Bias: when a model has larger-than-expected training and validation loss.
Variance: when model has a much larger validation error compared to the training error (also an indication of overfitting).
Uncertainty: some models can estimate a confidence in a given prediction.
Embedding: a vector representation of a discrete variable (e.g., a method for representing an English language word as an input feature).
Activation Terms
Affine: (affine layer, affine transformation) the combination of a linear transformation and a translation (this results in a linear transformation).
Nonlinear: a function for which the change in the output is not proportional to the change in the input.
Sigmoid: (sigmoid curve, logistic curve/function) a common activation function that is mostly used in the output layer of a binary classifier. Gradient is small whenever the input value is too far from 0.
Hyperbolic Tangent: (tanh) another (formerly) common activation funtcion (better than sigmoid, but typically worse than ReLu). Gradient is small whenever the input value is too far from zero.
ReLu: (rectified linear unit, rectifier) the most widely used activation function.
Leaky ReLu: a slightly modified version of ReLu where there is a non-zero derivative when the input is less than zero.
Softmax: (softmax function, softargmax, log loss) is a standard activation function for the last layer of a multi-class NN classifier. It turns the outputs of several nodes into a probability distribution (see The Softmax function and its derivative).
Learning Techniques
Data Augmentation: the process of altering inputs each epoch thereby increasing the effective training set size.
Transfer Learning: use a trained model (or part of it) on an input from a different distribution. Most frequently this also involve fine-tuning.
Fine-tuning: training/learning only a subset of all parameters (usually only those nearest the output layer).

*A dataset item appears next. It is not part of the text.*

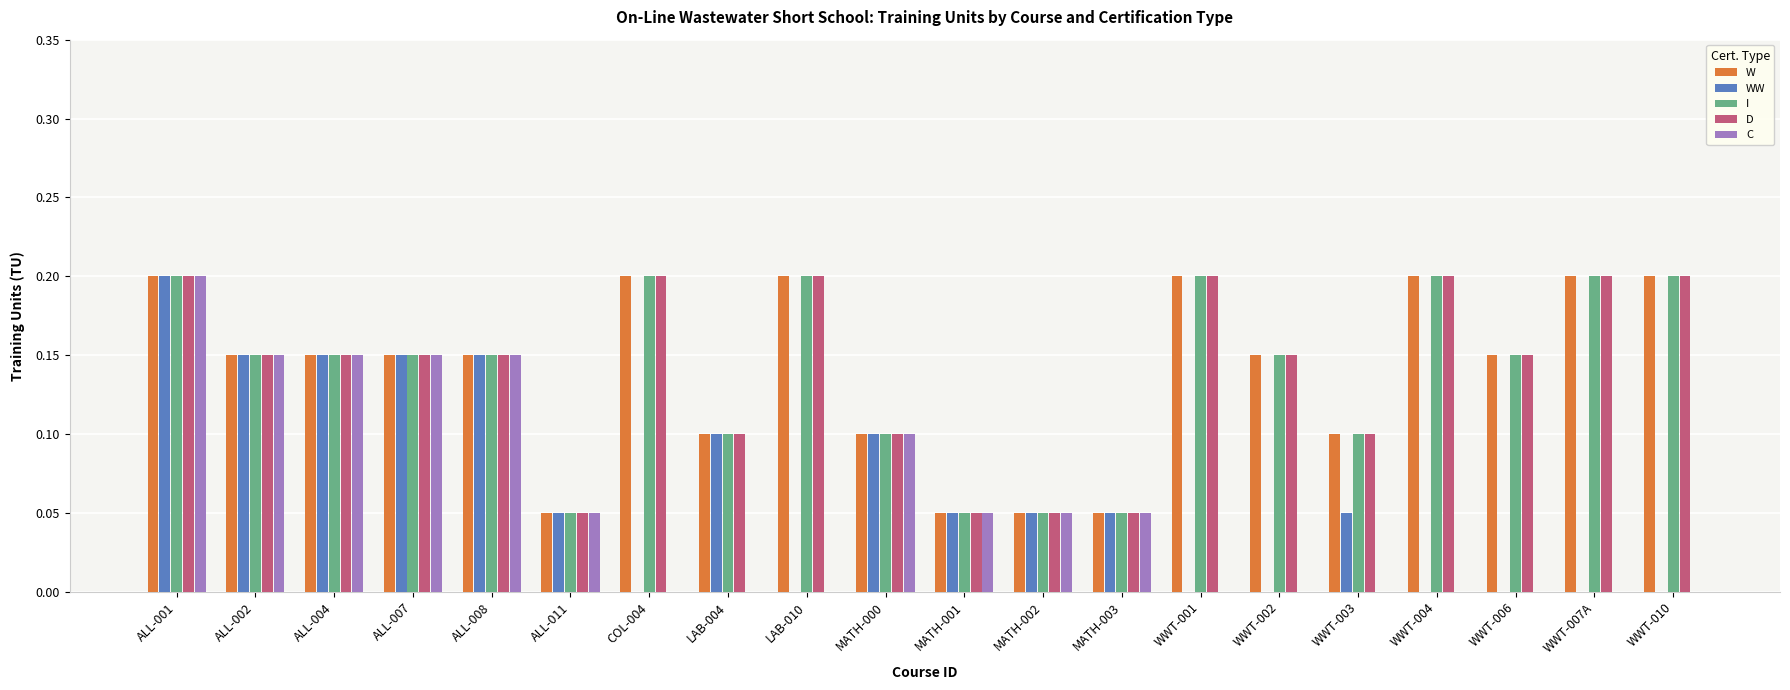

True or false: C has a value of 0.0 at WWT-001.

True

Dropout: a regularization technique in which neurons are randomly zeroed out during training.
Batch Normalization: is a technique that speeds up training by normalizing the values of hidden layers across input batches. Normalizing hidden neuron values will keep derivatives higher on average.
Attention: (attention mechanism, neural attention) is a technique that enables a NN to focus on a subset of the input data (see Attention in Neural Networks and How to Use It).
Optimization
Gradient Descent (GD): (stochastic GD (SGD), mini-batch GD) a first-order optimization algorithm that can be used to learn parameters for a model.
Backpropagation: application of the calculus chain-rule for NNs.
Learning Rate: a hyperparameter that adjusts the training speed (too high will lead to divergence).
Vanishing Gradients: an issue for deeper NNs where gradients saturate (becomes close to zero) and training is effectively halted.
Exploding Gradients: an issue for deeper NNs where gradients accumulate and result in large updates causing gradient descent to diverge.
Batch: a subset of the input dataset used to update the NN parameters (as opposed to using the entire input dataset at once).
Epoch: each time a NN is updated using all inputs (whether all at once or using all batches).
AdaGrad: a variant of SGD with an adaptive learning rate (see Papers with Coe: AdaGrad).
AdaDelta: a variant of SGD/AdaGrad (see Papers With Code: AdaDelta).
Adam: a variant of SGD with momentum and scaling (see Papers With Code: Adam).
RMSProp: a variant of SGD with an adaptive learning rate (see Papers With Code: RMSProp).
Momentum: an SGD add-on that speeds up training when derivatives stay the same sign each update.
Automatic Differentiation (AD): a technique to numerically/automatically evaluate the derivative of a function.
Cross-Entropy Loss: (negative log likelihood (NLL), logistic loss) a loss function commonly used for classification.
Backpropagation Through Time: (BPTT) a gradient-based optimization technique for recurrent neural networks.